Issuer: VEEVA SYSTEMS INC (VEEV)
CIK: 0001393052
Period of Report: 2015-03-19

Reporting Person: EMERGENCE CAPITAL PARTNERS II LP (Director, 10% Owner)
Reporting Person: EMERGENCE EQUITY PARTNERS II, L.P. (Director, 10% Owner)
Reporting Person: EMERGENCE GP PARTNERS, LLC (Director, 10% Owner)

Non-Derivative Transactions

Date Security Code Shares Price A/D Holdings After Ownership
2015-03-19 Class A Common Stock C 3000000 $0.00 Acquired 0 Indirect
2015-03-19 Class A Common Stock J 3000000 $0.00 Disposed 0 Indirect
2015-03-19 Class A Common Stock J 651000 $0.00 Disposed 0 Indirect

Derivative Transactions

Date Security Exercise Price Code Shares A/D Expiration Underlying Ownership
2015-03-19 Class B Common Stock $ C 3000000 Disposed Class A Common Stock (3000000) Indirect

Footnotes

F1: On March 19, 2015, Emergence Capital Partners II, L.P. ("Emergence") converted in the aggregate 3,000,000 shares of the Issuer's Class B Common Stock into 3,000,000 shares of the Issuer's Class A Common Stock. Subsequently, Emergence distributed in-kind, without consideration, all 3,000,000 shares of Class A Common Stock pro-rata to its partners, including its limited partners and its general partner, Emergence Equity Partners II, L.P. ("EEP II"), in accordance with the exemption under Rule 16a-9(a) and Rule 16a-13 of the Securities Exchange Act of 1934, as amended.

F2: The sole general partner of Emergence is EEP II, and the sole general partner of EEP II is Emergence GP Partners, LLC ("EGP", and together with Emergence and EEP II, the "Emergence Entities"). Each of EEP II and EGP may be deemed to have sole voting and dispositive power with respect to the shares held by Emergence, and EGP may be deemed to have sole voting and dispositive power with respect to the shares held by EEP II. Mr. Gordon Ritter, a member of EGP and partner of EEP II, serves as a representative of the Emergence Entities on the Issuer's board of directors.

F3: On March 19, 2015, EEP II received 651,000 shares of the Issuer's Class A Common Stock as a result of the pro-rata in-kind distribution by Emergence for no consideration. EEP II then immediately distributed in-kind, without consideration, all 651,000 shares of Class A Common Stock pro-rata to its partners, in accordance with the exemption under Rule 16a-9(a) and Rule 16a-13 of the Securities Exchange Act of 1934, as amended.
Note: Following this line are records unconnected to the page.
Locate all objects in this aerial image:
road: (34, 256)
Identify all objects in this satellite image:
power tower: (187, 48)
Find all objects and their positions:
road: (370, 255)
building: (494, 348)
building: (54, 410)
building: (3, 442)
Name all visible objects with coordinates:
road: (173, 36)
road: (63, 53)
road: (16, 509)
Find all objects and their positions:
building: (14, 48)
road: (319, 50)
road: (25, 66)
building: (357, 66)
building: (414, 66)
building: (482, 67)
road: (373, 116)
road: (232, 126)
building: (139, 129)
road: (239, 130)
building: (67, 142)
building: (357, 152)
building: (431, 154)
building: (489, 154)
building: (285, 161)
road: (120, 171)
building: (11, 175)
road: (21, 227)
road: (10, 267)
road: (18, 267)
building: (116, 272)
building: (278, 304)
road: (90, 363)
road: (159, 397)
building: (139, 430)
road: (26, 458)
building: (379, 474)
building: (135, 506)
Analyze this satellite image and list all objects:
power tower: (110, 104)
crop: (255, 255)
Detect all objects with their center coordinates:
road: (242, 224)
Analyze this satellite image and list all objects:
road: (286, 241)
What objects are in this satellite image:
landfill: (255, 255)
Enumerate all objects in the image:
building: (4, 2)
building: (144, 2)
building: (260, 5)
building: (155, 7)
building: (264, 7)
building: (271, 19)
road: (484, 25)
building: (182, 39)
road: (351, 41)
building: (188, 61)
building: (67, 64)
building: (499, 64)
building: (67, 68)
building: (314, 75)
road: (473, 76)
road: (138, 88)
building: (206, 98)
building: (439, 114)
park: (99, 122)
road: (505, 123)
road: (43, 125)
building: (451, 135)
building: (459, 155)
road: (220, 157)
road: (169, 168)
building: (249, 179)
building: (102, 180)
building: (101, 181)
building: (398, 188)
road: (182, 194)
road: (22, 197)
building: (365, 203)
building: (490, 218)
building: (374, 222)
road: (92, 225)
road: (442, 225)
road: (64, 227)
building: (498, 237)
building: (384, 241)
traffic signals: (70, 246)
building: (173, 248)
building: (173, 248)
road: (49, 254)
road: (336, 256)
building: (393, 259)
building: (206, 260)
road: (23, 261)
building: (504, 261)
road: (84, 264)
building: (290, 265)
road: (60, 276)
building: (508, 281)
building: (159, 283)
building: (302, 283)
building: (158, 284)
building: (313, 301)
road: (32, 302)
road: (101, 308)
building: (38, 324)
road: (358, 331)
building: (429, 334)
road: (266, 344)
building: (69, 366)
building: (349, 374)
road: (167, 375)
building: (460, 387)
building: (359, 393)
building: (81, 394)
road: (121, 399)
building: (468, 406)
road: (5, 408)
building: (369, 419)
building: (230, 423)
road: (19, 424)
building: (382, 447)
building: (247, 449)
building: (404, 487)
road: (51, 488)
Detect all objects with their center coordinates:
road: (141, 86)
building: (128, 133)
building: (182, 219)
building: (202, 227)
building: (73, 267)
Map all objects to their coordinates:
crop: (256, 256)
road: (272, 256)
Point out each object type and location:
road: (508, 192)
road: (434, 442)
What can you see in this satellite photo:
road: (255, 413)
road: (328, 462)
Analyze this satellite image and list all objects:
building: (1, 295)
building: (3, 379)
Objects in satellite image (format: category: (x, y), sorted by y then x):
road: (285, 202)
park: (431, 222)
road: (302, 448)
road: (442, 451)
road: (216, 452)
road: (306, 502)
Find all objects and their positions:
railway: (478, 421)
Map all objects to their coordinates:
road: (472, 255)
F4: Each share of Class B Common Stock is convertible, at any time at the option of the holder, into one (1) share of Class A Common Stock and has no expiration date. In addition, each share of Class B Common Stock will convert automatically into one (1) share of Class A Common Stock upon any transfer, whether or not for value except for certain permitted transfers described in, and transfers to any "permitted transferee" as defined in, the Issuer's restated certificate of incorporation. All shares of Class A and Class B Common Stock will convert automatically into shares of a single class of Common Stock upon the earliest to occur of the following: (a) upon the election by the holders of a majority of the then outstanding shares of class B Common Stock or (b) October 15, 2023.